READING PASSAGE:
####################

Guide for downloading all files and folders at a URL using Wget with options to clean up the download location and pathname. A basic Wget rundown post can be found here.
GNU Wget is a popular command-based, open-source software for downloading files and directories with compatibility amongst popular internet protocols.
You can read the Wget docs here for many more options.
For this example assume the URL containing all the files (and folders) we want to download is here:
https://domain.com/uploads/
One file example
The simple command to download just one file is:
wget 'https://domain.com/uploads/file.zip'
This will download file.zip into the current directory as file.zip.
To download the file and save as a certain name:
wget -O 'example_name.zip' 'https://domain.com/uploads/file.zip'
Recursive downloading
Now to download everything, start by adding the recursive and no parent flags:
wget -r -np
The -r
flag means recursive download which will grab and follow the links and directories (default max depth is 5). -np
is “no parent” making only directories below the stated one fetched.
Optionally yet something I find appealing is adding -nH
which will remove the hostname parent directory from the save path when downloading, you will see this below.

####################

SUPPLIED MATERIAL:
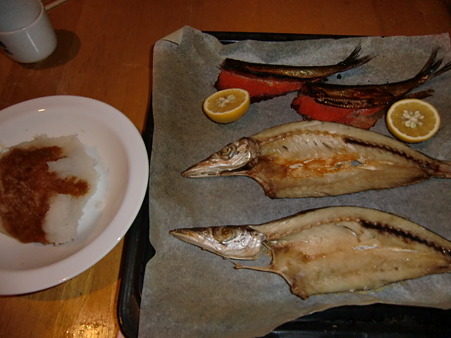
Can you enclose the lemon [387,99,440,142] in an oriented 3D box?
[{"bbox_3d":[0.215,-0.051,0.364,0.055,0.027,0.055,-4,65,7],"label":"lemon"}]

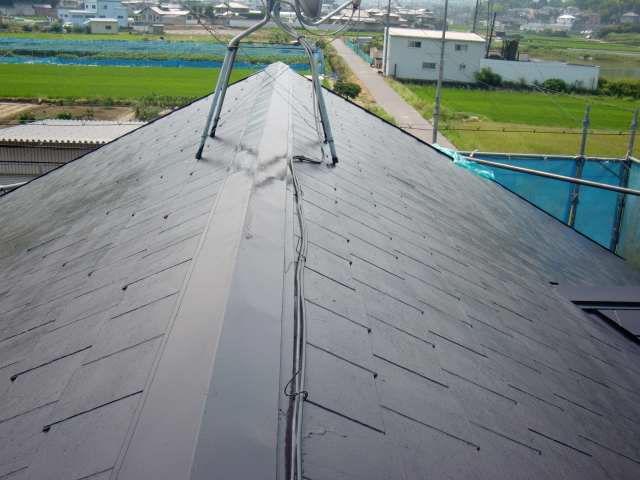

####################

WHAT YOU HAVE TO DO: Resume the guide on downloading files with Wget after its final sentence.

SOLVED PROBLEM:
Assume we are in the wget_testing directory (wget_testing/
)
wget -r -np -nH https://domain.com/uploads/
This will download all into wget_testing/uploads
Cut directories from save name path
Time to use another flag which is --cut-dirs
which will cut the directory names away starting after the hostname.
wget -r -np -nH --cut-dirs=1 https://domain.com/uploads/
Downloads all straight into wget_testing/ notice how the uploads directory got cut.
Set a folder to download into
If you want to download into a folder use the -P
flag:
wget -r -np -nH --cut-dirs=1 -P afolder https://domain.com/uploads/
Downloads all into wget_testing/afolder/
Don’t download index files
Avoid downloading all of the index.html files with the reject flag -R
wget -r -np -nH --cut-dirs=1 -R "index.html*" https://domain.com/uploads/
Downloads all into wget_testing/ with NO index.html files.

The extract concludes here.